Training the regularized DNNs on datasets comprising one million samples achieved impressively accurate results in estimating transfer times. A warm-started guess strategy, which involves using simpler DNNs to predict transfer times and costates for new transfers, greatly expedites the process of collecting training datasets. This approach proves highly practical for real-world applications, particularly in LEO low-thrust space missions. The indirect optimization method can deal with both minimum-fuel and minimum-time trajectories. In this article, only the minimum-time case is treated in order to maintain the focus on the DNN’s approximation capabilities. The same approach adopted here could be used to train the DNN on datasets of minimum-fuel solutions with different durations; no changes in accuracy should be expected, since the two problems are substantially equivalent and only differ in two boundary conditions at the final time. However, in this case, the optimization of long sequences becomes a daunting task for the beam search (rather than for the DNN), as the length of each leg becomes an additional unknown. The analysis of minimum-fuel sequences will be the subject of future work.
The comparison of the DNN model with other state-of-the-art ML algorithms shows that the use of costates for regularization significantly improves prediction accuracy. Validation using beam search to optimize a sequence of transfer of a multitarget OOS mission shows excellent accuracy, with the DNN achieving errors in total mission time below 0.2%. This is notable, given that each sequence involves 50 low-thrust transfers. In contrast, the other ML algorithms show significant errors, leading to impractically high propellant requirements.

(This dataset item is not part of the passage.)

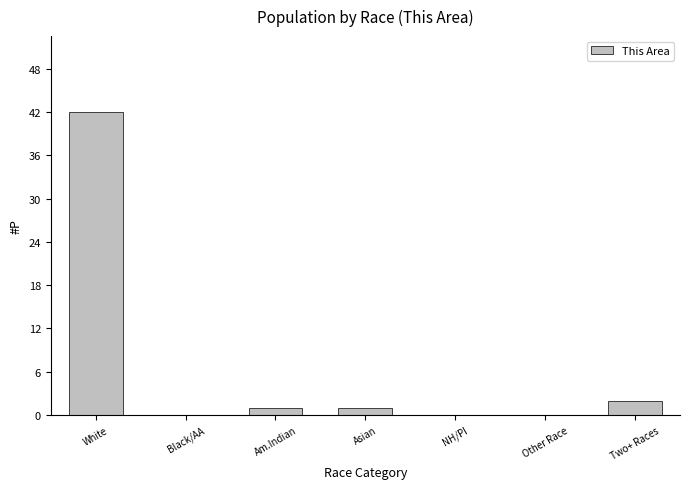

What is the change in value from Other Race to Two+ Races?

+2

Finally, the comparison of computation time of the beam search procedure using either the DNN framework or the indirect method to calculate the transfer costs shows the enormous time savings offered by the DNN approach. While the indirect method is estimated to take around 13 days to evaluate all transfers, the proposed DNN approach reduces the optimization time to just 2 days, demonstrating substantial efficiency improvements. This efficiency, coupled with high accuracy, underscores the practical advantages of the proposed method, especially for scenarios requiring extensive transfer evaluations.
Overall, the methodology proves highly effective for LEO low-thrust missions and holds significant potential for global trajectory optimization, where it can provide rapid and accurate predictions of minimum transfer costs.